• _La tarea_: Muestra cada línea de los datos en la que aparezca la palabra "series".

• _Datos de entrada_:
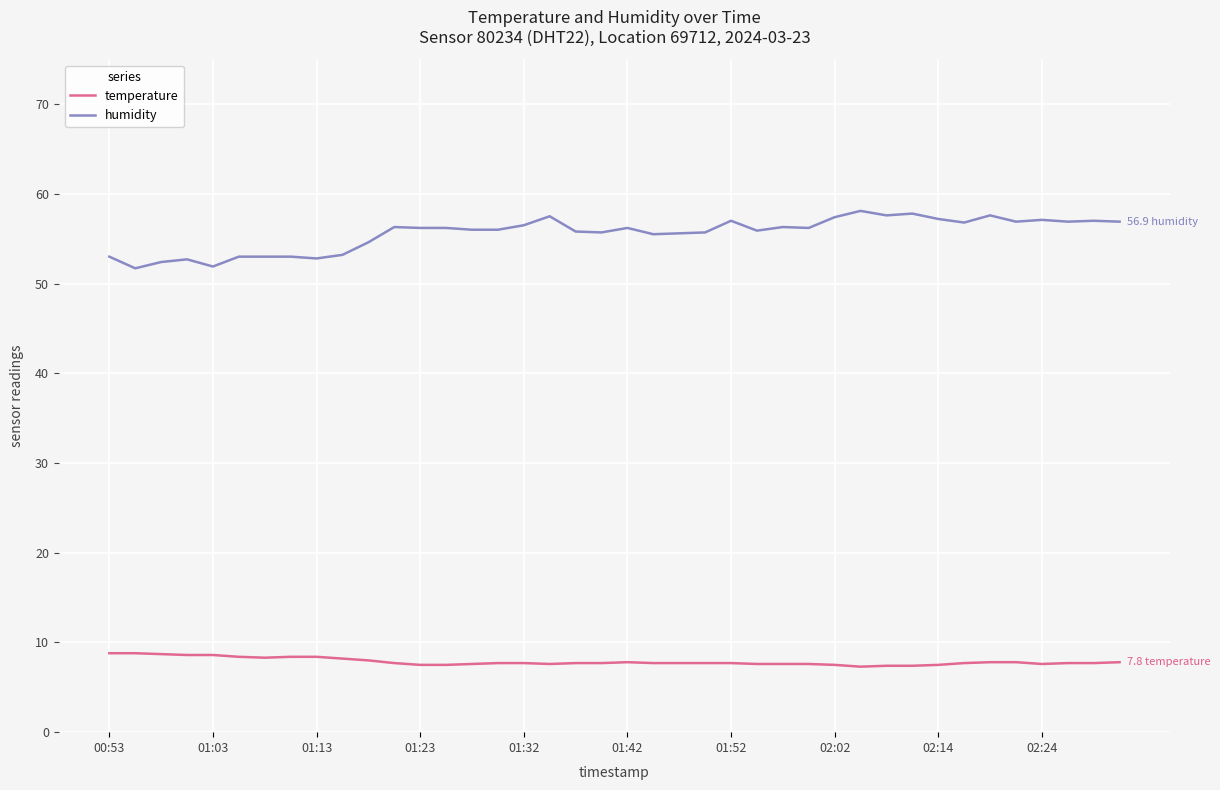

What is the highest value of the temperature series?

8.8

--

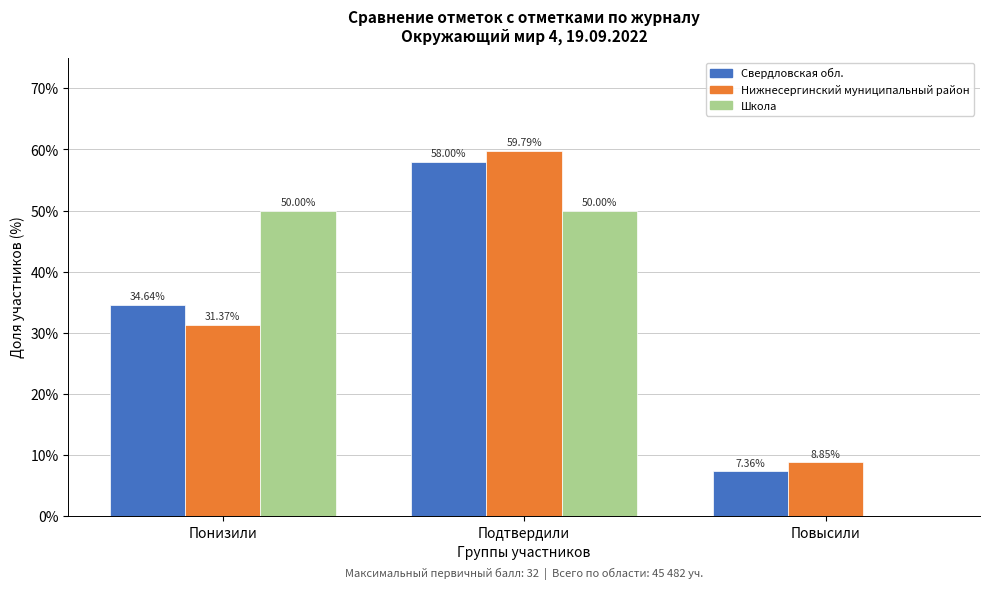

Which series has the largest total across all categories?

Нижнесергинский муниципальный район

...

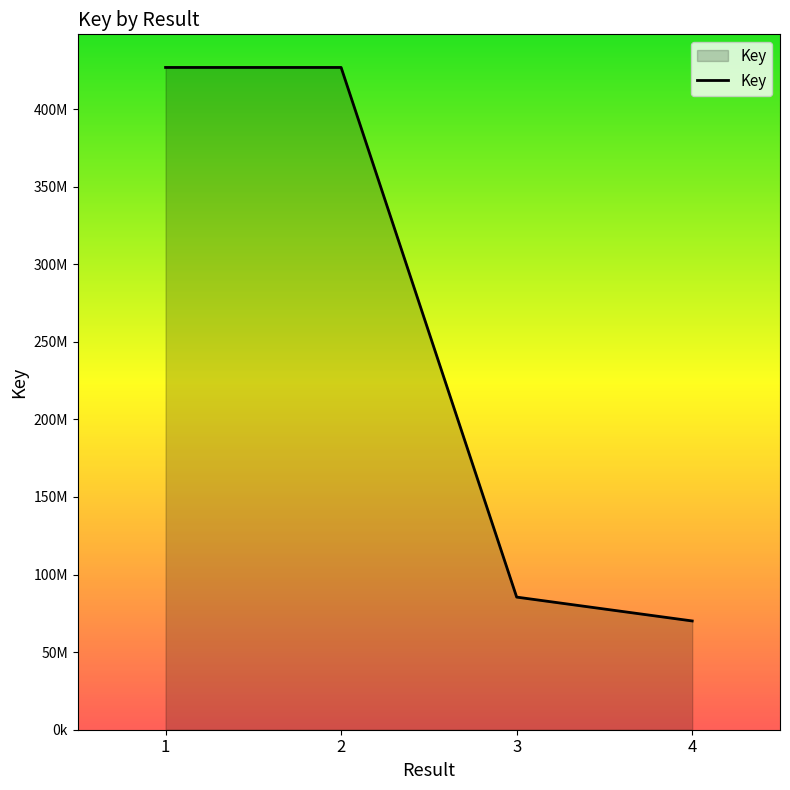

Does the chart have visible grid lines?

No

• _Resultado esperado_:
What is the highest value of the temperature series?
Which series has the largest total across all categories?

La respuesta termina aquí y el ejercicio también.